Bitcoin Is Evil
by Paul Krugman
December 28, 2013
New York Times Blog
It’s always important, and always hard, to distinguish positive
economics - how things work - from normative economics - how things
should be. Indeed, on many of the macro issues I’ve written about it has
been obvious that large numbers of economists can’t bring themselves to
make that distinction.
They dislike activist government on
political grounds, and this leads them to make really bad arguments
about why fiscal stimulus can’t work and monetary stimulus will be
disastrous.
I don’t, by the way, think that this effect
is symmetric: although people like Robert Lucas were quick to
accuse people like Christy Romer of fabricating macro arguments to
support a big-government agenda, this didn’t actually happen.

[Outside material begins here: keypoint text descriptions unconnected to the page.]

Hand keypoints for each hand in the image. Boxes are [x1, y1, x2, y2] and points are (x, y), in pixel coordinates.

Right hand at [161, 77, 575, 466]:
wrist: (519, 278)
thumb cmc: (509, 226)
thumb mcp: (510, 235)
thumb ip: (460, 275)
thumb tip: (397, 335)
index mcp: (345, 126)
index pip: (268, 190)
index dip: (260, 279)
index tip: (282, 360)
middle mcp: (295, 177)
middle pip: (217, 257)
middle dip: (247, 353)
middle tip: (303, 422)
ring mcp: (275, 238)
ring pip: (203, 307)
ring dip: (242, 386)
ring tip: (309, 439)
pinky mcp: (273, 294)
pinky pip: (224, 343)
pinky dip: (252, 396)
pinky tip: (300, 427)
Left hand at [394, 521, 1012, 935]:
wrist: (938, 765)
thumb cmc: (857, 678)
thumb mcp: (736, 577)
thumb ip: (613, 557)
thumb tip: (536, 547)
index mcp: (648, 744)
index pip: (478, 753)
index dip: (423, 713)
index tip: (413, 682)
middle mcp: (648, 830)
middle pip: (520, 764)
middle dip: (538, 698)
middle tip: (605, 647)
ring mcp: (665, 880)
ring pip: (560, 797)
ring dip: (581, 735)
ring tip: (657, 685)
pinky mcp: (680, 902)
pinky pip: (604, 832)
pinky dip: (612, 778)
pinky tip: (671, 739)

But I come now to talk not about macro but about money - specifically,
about Bitcoin and all that.
So far almost all of the Bitcoin discussion has been positive economics
- can this actually work? And I have to say that I’m still deeply
unconvinced.
To be successful, money must be both a
medium of exchange and a reasonably stable store of value. And it
remains completely unclear why BitCoin should be a stable store of
value.
Brad DeLong
puts it clearly:
Underpinning the value of gold is that
if all else fails you can use it to make pretty things.

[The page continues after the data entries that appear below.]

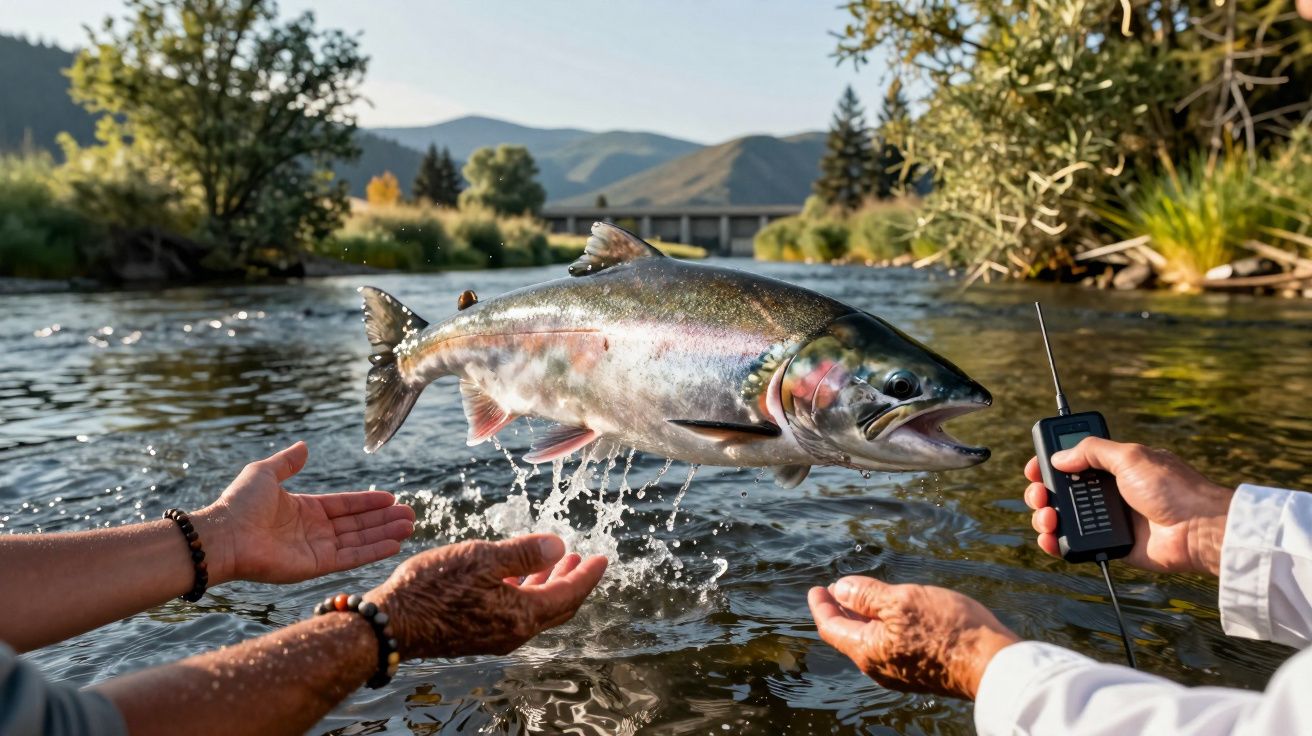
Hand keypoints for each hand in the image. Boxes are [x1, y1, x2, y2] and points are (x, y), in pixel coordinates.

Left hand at [193, 442, 415, 584]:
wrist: (224, 535)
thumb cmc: (240, 504)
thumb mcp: (264, 473)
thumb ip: (287, 462)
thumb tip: (304, 447)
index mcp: (304, 509)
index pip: (344, 506)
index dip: (367, 502)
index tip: (390, 498)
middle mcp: (314, 531)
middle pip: (357, 524)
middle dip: (384, 519)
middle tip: (410, 514)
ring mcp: (316, 549)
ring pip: (359, 540)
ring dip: (385, 533)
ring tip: (410, 525)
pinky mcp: (316, 566)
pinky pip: (351, 557)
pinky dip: (373, 551)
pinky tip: (394, 543)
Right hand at [368, 534, 606, 659]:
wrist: (392, 624)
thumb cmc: (433, 588)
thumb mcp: (482, 558)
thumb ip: (524, 553)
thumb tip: (560, 546)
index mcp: (521, 614)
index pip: (569, 594)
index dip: (588, 575)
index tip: (603, 558)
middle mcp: (513, 631)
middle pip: (557, 607)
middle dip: (573, 580)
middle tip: (583, 558)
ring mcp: (495, 635)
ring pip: (536, 610)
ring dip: (549, 584)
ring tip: (557, 560)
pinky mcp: (478, 634)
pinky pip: (516, 613)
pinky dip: (527, 592)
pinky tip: (518, 575)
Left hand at [808, 576, 1019, 699]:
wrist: (993, 664)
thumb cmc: (947, 629)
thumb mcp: (901, 601)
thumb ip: (866, 596)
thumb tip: (840, 590)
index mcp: (867, 651)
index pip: (831, 628)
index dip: (822, 606)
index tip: (817, 589)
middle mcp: (879, 667)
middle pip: (849, 636)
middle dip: (841, 611)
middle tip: (836, 591)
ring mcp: (900, 672)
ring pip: (871, 641)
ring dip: (863, 618)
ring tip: (861, 598)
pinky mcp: (921, 670)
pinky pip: (891, 646)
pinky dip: (883, 627)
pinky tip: (893, 614)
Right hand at [1024, 438, 1232, 575]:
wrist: (1199, 530)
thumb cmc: (1174, 489)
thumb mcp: (1130, 456)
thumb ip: (1092, 451)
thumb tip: (1060, 456)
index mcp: (1114, 467)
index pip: (1072, 462)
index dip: (1050, 464)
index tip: (1035, 469)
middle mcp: (1108, 492)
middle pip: (1061, 491)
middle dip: (1042, 493)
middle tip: (1040, 496)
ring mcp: (1108, 520)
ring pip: (1063, 518)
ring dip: (1045, 517)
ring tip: (1048, 518)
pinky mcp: (1110, 545)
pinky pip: (1075, 545)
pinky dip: (1057, 543)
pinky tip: (1051, 538)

Underpinning the value of the dollar is
a combination of (a) the fact that you can use them to pay your
taxes to the U.S. government, and (b) that the Federal Reserve is a
potential dollar sink and has promised to buy them back and
extinguish them if their real value starts to sink at (much) more
than 2%/year (yes, I know).
Placing a ceiling on the value of gold is mining technology, and the
prospect that if its price gets out of whack for long on the upside
a great deal more of it will be created. Placing a ceiling on the
value of the dollar is the Federal Reserve’s role as actual dollar
source, and its commitment not to allow deflation to happen.

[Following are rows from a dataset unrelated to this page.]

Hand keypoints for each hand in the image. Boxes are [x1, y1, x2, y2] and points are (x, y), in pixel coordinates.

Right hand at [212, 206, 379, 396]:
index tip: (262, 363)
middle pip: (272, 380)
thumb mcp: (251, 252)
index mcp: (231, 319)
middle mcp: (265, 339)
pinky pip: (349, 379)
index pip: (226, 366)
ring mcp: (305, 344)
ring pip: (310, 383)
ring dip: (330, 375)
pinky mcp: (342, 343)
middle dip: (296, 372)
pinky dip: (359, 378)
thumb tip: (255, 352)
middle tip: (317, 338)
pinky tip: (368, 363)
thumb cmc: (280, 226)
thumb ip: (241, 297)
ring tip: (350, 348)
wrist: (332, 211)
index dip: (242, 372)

Placing a ceiling on the value of bitcoins is computer technology
and the form of the hash function… until the limit of 21 million
bitcoins is reached.
Placing a floor on the value of bitcoins
is… what, exactly?
I have had and am continuing to have a
dialogue with smart technologists who are very high on BitCoin - but
when I try to get them to explain to me why BitCoin is a reliable store
of value, they always seem to come back with explanations about how it’s
a terrific medium of exchange.
Even if I buy this (which I don’t,
entirely), it doesn’t solve my problem. And I haven’t been able to get
my correspondents to recognize that these are different questions.
But as I said, this is a positive discussion. What about the normative
economics?
Well, you should read
Charlie Stross:
BitCoin looks like it was designed as a
weapon intended to damage central banking and money issuing banks,
with a Libertarian political agenda in mind - to damage states
ability to collect tax and monitor their citizens financial
transactions.
Go read the whole thing.
Stross doesn’t like that agenda, and neither do I; but I am trying not
to let that tilt my positive analysis of BitCoin one way or the other.
One suspects, however, that many BitCoin
enthusiasts are, in fact, enthusiastic because, as Stross says,
“it pushes the same buttons as their
gold fetish.”
So let’s talk both about whether BitCoin is
a bubble and whether it’s a good thing - in part to make sure that we
don’t confuse these questions with each other.